Saved data entries
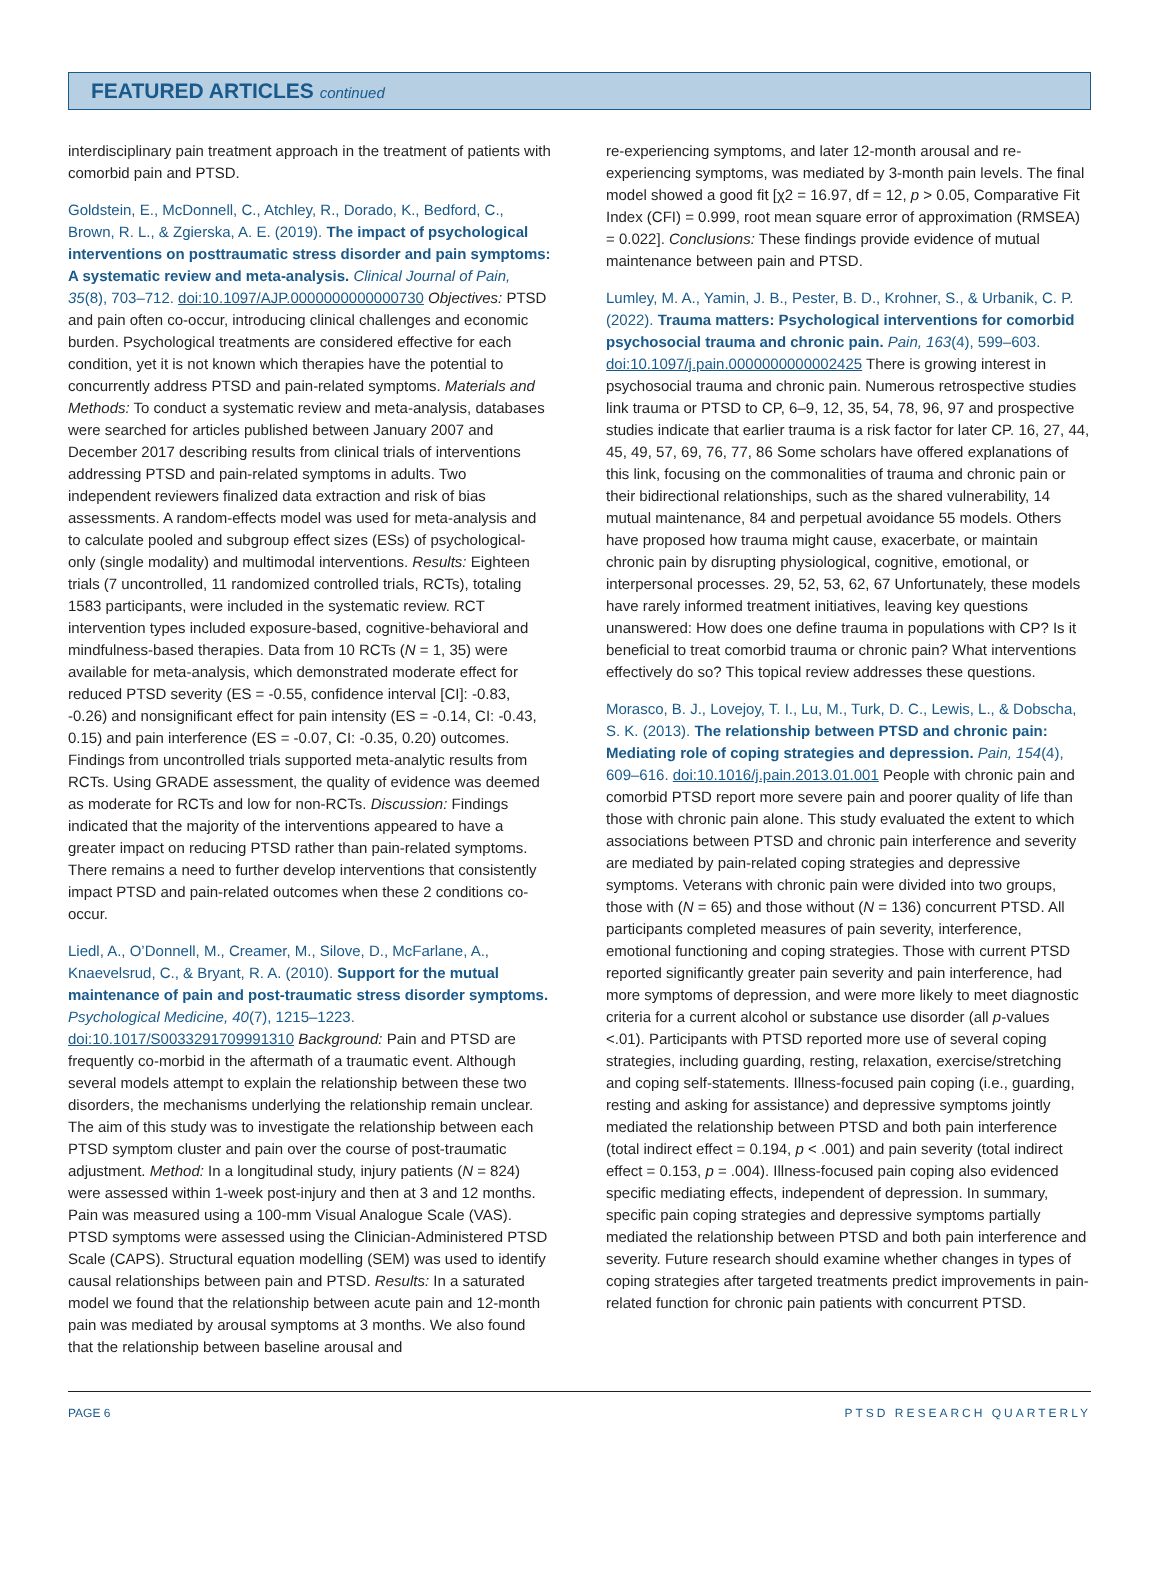FEATURED ARTICLES continued
interdisciplinary pain treatment approach in the treatment of patients with comorbid pain and PTSD.
Goldstein, E., McDonnell, C., Atchley, R., Dorado, K., Bedford, C., Brown, R. L., & Zgierska, A. E. (2019). The impact of psychological interventions on posttraumatic stress disorder and pain symptoms: A systematic review and meta-analysis. Clinical Journal of Pain, 35(8), 703–712. doi:10.1097/AJP.0000000000000730 Objectives: PTSD and pain often co-occur, introducing clinical challenges and economic burden. Psychological treatments are considered effective for each condition, yet it is not known which therapies have the potential to concurrently address PTSD and pain-related symptoms. Materials and Methods: To conduct a systematic review and meta-analysis, databases were searched for articles published between January 2007 and December 2017 describing results from clinical trials of interventions addressing PTSD and pain-related symptoms in adults. Two independent reviewers finalized data extraction and risk of bias assessments. A random-effects model was used for meta-analysis and to calculate pooled and subgroup effect sizes (ESs) of psychological-only (single modality) and multimodal interventions. Results: Eighteen trials (7 uncontrolled, 11 randomized controlled trials, RCTs), totaling 1583 participants, were included in the systematic review. RCT intervention types included exposure-based, cognitive-behavioral and mindfulness-based therapies. Data from 10 RCTs (N = 1, 35) were available for meta-analysis, which demonstrated moderate effect for reduced PTSD severity (ES = -0.55, confidence interval [CI]: -0.83, -0.26) and nonsignificant effect for pain intensity (ES = -0.14, CI: -0.43, 0.15) and pain interference (ES = -0.07, CI: -0.35, 0.20) outcomes. Findings from uncontrolled trials supported meta-analytic results from RCTs. Using GRADE assessment, the quality of evidence was deemed as moderate for RCTs and low for non-RCTs. Discussion: Findings indicated that the majority of the interventions appeared to have a greater impact on reducing PTSD rather than pain-related symptoms. There remains a need to further develop interventions that consistently impact PTSD and pain-related outcomes when these 2 conditions co-occur.
Liedl, A., O’Donnell, M., Creamer, M., Silove, D., McFarlane, A., Knaevelsrud, C., & Bryant, R. A. (2010). Support for the mutual maintenance of pain and post-traumatic stress disorder symptoms. Psychological Medicine, 40(7), 1215–1223. doi:10.1017/S0033291709991310 Background: Pain and PTSD are frequently co-morbid in the aftermath of a traumatic event. Although several models attempt to explain the relationship between these two disorders, the mechanisms underlying the relationship remain unclear. The aim of this study was to investigate the relationship between each PTSD symptom cluster and pain over the course of post-traumatic adjustment. Method: In a longitudinal study, injury patients (N = 824) were assessed within 1-week post-injury and then at 3 and 12 months. Pain was measured using a 100-mm Visual Analogue Scale (VAS). PTSD symptoms were assessed using the Clinician-Administered PTSD Scale (CAPS). Structural equation modelling (SEM) was used to identify causal relationships between pain and PTSD. Results: In a saturated model we found that the relationship between acute pain and 12-month pain was mediated by arousal symptoms at 3 months. We also found that the relationship between baseline arousal and
re-experiencing symptoms, and later 12-month arousal and re-experiencing symptoms, was mediated by 3-month pain levels. The final model showed a good fit [χ2 = 16.97, df = 12, p > 0.05, Comparative Fit Index (CFI) = 0.999, root mean square error of approximation (RMSEA) = 0.022]. Conclusions: These findings provide evidence of mutual maintenance between pain and PTSD.
Lumley, M. A., Yamin, J. B., Pester, B. D., Krohner, S., & Urbanik, C. P. (2022). Trauma matters: Psychological interventions for comorbid psychosocial trauma and chronic pain. Pain, 163(4), 599–603. doi:10.1097/j.pain.0000000000002425 There is growing interest in psychosocial trauma and chronic pain. Numerous retrospective studies link trauma or PTSD to CP, 6–9, 12, 35, 54, 78, 96, 97 and prospective studies indicate that earlier trauma is a risk factor for later CP. 16, 27, 44, 45, 49, 57, 69, 76, 77, 86 Some scholars have offered explanations of this link, focusing on the commonalities of trauma and chronic pain or their bidirectional relationships, such as the shared vulnerability, 14 mutual maintenance, 84 and perpetual avoidance 55 models. Others have proposed how trauma might cause, exacerbate, or maintain chronic pain by disrupting physiological, cognitive, emotional, or interpersonal processes. 29, 52, 53, 62, 67 Unfortunately, these models have rarely informed treatment initiatives, leaving key questions unanswered: How does one define trauma in populations with CP? Is it beneficial to treat comorbid trauma or chronic pain? What interventions effectively do so? This topical review addresses these questions.
Morasco, B. J., Lovejoy, T. I., Lu, M., Turk, D. C., Lewis, L., & Dobscha, S. K. (2013). The relationship between PTSD and chronic pain: Mediating role of coping strategies and depression. Pain, 154(4), 609–616. doi:10.1016/j.pain.2013.01.001 People with chronic pain and comorbid PTSD report more severe pain and poorer quality of life than those with chronic pain alone. This study evaluated the extent to which associations between PTSD and chronic pain interference and severity are mediated by pain-related coping strategies and depressive symptoms. Veterans with chronic pain were divided into two groups, those with (N = 65) and those without (N = 136) concurrent PTSD. All participants completed measures of pain severity, interference, emotional functioning and coping strategies. Those with current PTSD reported significantly greater pain severity and pain interference, had more symptoms of depression, and were more likely to meet diagnostic criteria for a current alcohol or substance use disorder (all p-values <.01). Participants with PTSD reported more use of several coping strategies, including guarding, resting, relaxation, exercise/stretching and coping self-statements. Illness-focused pain coping (i.e., guarding, resting and asking for assistance) and depressive symptoms jointly mediated the relationship between PTSD and both pain interference (total indirect effect = 0.194, p < .001) and pain severity (total indirect effect = 0.153, p = .004). Illness-focused pain coping also evidenced specific mediating effects, independent of depression. In summary, specific pain coping strategies and depressive symptoms partially mediated the relationship between PTSD and both pain interference and severity. Future research should examine whether changes in types of coping strategies after targeted treatments predict improvements in pain-related function for chronic pain patients with concurrent PTSD.
PAGE 6 PTSD RESEARCH QUARTERLY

_Directions for this task_: All of the data should be returned word for word, with each picture left out.

_Written answer_:
FEATURED ARTICLES continued
interdisciplinary pain treatment approach in the treatment of patients with comorbid pain and PTSD.
Goldstein, E., McDonnell, C., Atchley, R., Dorado, K., Bedford, C., Brown, R. L., & Zgierska, A. E. (2019). The impact of psychological interventions on posttraumatic stress disorder and pain symptoms: A systematic review and meta-analysis. Clinical Journal of Pain, 35(8), 703–712. doi:10.1097/AJP.0000000000000730 Objectives: PTSD and pain often co-occur, introducing clinical challenges and economic burden. Psychological treatments are considered effective for each condition, yet it is not known which therapies have the potential to concurrently address PTSD and pain-related symptoms. Materials and Methods: To conduct a systematic review and meta-analysis, databases were searched for articles published between January 2007 and December 2017 describing results from clinical trials of interventions addressing PTSD and pain-related symptoms in adults. Two independent reviewers finalized data extraction and risk of bias assessments. A random-effects model was used for meta-analysis and to calculate pooled and subgroup effect sizes (ESs) of psychological-only (single modality) and multimodal interventions. Results: Eighteen trials (7 uncontrolled, 11 randomized controlled trials, RCTs), totaling 1583 participants, were included in the systematic review. RCT intervention types included exposure-based, cognitive-behavioral and mindfulness-based therapies. Data from 10 RCTs (N = 1, 35) were available for meta-analysis, which demonstrated moderate effect for reduced PTSD severity (ES = -0.55, confidence interval [CI]: -0.83, -0.26) and nonsignificant effect for pain intensity (ES = -0.14, CI: -0.43, 0.15) and pain interference (ES = -0.07, CI: -0.35, 0.20) outcomes. Findings from uncontrolled trials supported meta-analytic results from RCTs. Using GRADE assessment, the quality of evidence was deemed as moderate for RCTs and low for non-RCTs. Discussion: Findings indicated that the majority of the interventions appeared to have a greater impact on reducing PTSD rather than pain-related symptoms. There remains a need to further develop interventions that consistently impact PTSD and pain-related outcomes when these 2 conditions co-occur.
Liedl, A., O’Donnell, M., Creamer, M., Silove, D., McFarlane, A., Knaevelsrud, C., & Bryant, R. A. (2010). Support for the mutual maintenance of pain and post-traumatic stress disorder symptoms. Psychological Medicine, 40(7), 1215–1223. doi:10.1017/S0033291709991310 Background: Pain and PTSD are frequently co-morbid in the aftermath of a traumatic event. Although several models attempt to explain the relationship between these two disorders, the mechanisms underlying the relationship remain unclear. The aim of this study was to investigate the relationship between each PTSD symptom cluster and pain over the course of post-traumatic adjustment. Method: In a longitudinal study, injury patients (N = 824) were assessed within 1-week post-injury and then at 3 and 12 months. Pain was measured using a 100-mm Visual Analogue Scale (VAS). PTSD symptoms were assessed using the Clinician-Administered PTSD Scale (CAPS). Structural equation modelling (SEM) was used to identify causal relationships between pain and PTSD. Results: In a saturated model we found that the relationship between acute pain and 12-month pain was mediated by arousal symptoms at 3 months. We also found that the relationship between baseline arousal and
re-experiencing symptoms, and later 12-month arousal and re-experiencing symptoms, was mediated by 3-month pain levels. The final model showed a good fit [χ2 = 16.97, df = 12, p > 0.05, Comparative Fit Index (CFI) = 0.999, root mean square error of approximation (RMSEA) = 0.022]. Conclusions: These findings provide evidence of mutual maintenance between pain and PTSD.
Lumley, M. A., Yamin, J. B., Pester, B. D., Krohner, S., & Urbanik, C. P. (2022). Trauma matters: Psychological interventions for comorbid psychosocial trauma and chronic pain. Pain, 163(4), 599–603. doi:10.1097/j.pain.0000000000002425 There is growing interest in psychosocial trauma and chronic pain. Numerous retrospective studies link trauma or PTSD to CP, 6–9, 12, 35, 54, 78, 96, 97 and prospective studies indicate that earlier trauma is a risk factor for later CP. 16, 27, 44, 45, 49, 57, 69, 76, 77, 86 Some scholars have offered explanations of this link, focusing on the commonalities of trauma and chronic pain or their bidirectional relationships, such as the shared vulnerability, 14 mutual maintenance, 84 and perpetual avoidance 55 models. Others have proposed how trauma might cause, exacerbate, or maintain chronic pain by disrupting physiological, cognitive, emotional, or interpersonal processes. 29, 52, 53, 62, 67 Unfortunately, these models have rarely informed treatment initiatives, leaving key questions unanswered: How does one define trauma in populations with CP? Is it beneficial to treat comorbid trauma or chronic pain? What interventions effectively do so? This topical review addresses these questions.
Morasco, B. J., Lovejoy, T. I., Lu, M., Turk, D. C., Lewis, L., & Dobscha, S. K. (2013). The relationship between PTSD and chronic pain: Mediating role of coping strategies and depression. Pain, 154(4), 609–616. doi:10.1016/j.pain.2013.01.001 People with chronic pain and comorbid PTSD report more severe pain and poorer quality of life than those with chronic pain alone. This study evaluated the extent to which associations between PTSD and chronic pain interference and severity are mediated by pain-related coping strategies and depressive symptoms. Veterans with chronic pain were divided into two groups, those with (N = 65) and those without (N = 136) concurrent PTSD. All participants completed measures of pain severity, interference, emotional functioning and coping strategies. Those with current PTSD reported significantly greater pain severity and pain interference, had more symptoms of depression, and were more likely to meet diagnostic criteria for a current alcohol or substance use disorder (all p-values <.01). Participants with PTSD reported more use of several coping strategies, including guarding, resting, relaxation, exercise/stretching and coping self-statements. Illness-focused pain coping (i.e., guarding, resting and asking for assistance) and depressive symptoms jointly mediated the relationship between PTSD and both pain interference (total indirect effect = 0.194, p < .001) and pain severity (total indirect effect = 0.153, p = .004). Illness-focused pain coping also evidenced specific mediating effects, independent of depression. In summary, specific pain coping strategies and depressive symptoms partially mediated the relationship between PTSD and both pain interference and severity. Future research should examine whether changes in types of coping strategies after targeted treatments predict improvements in pain-related function for chronic pain patients with concurrent PTSD.
PAGE 6 PTSD RESEARCH QUARTERLY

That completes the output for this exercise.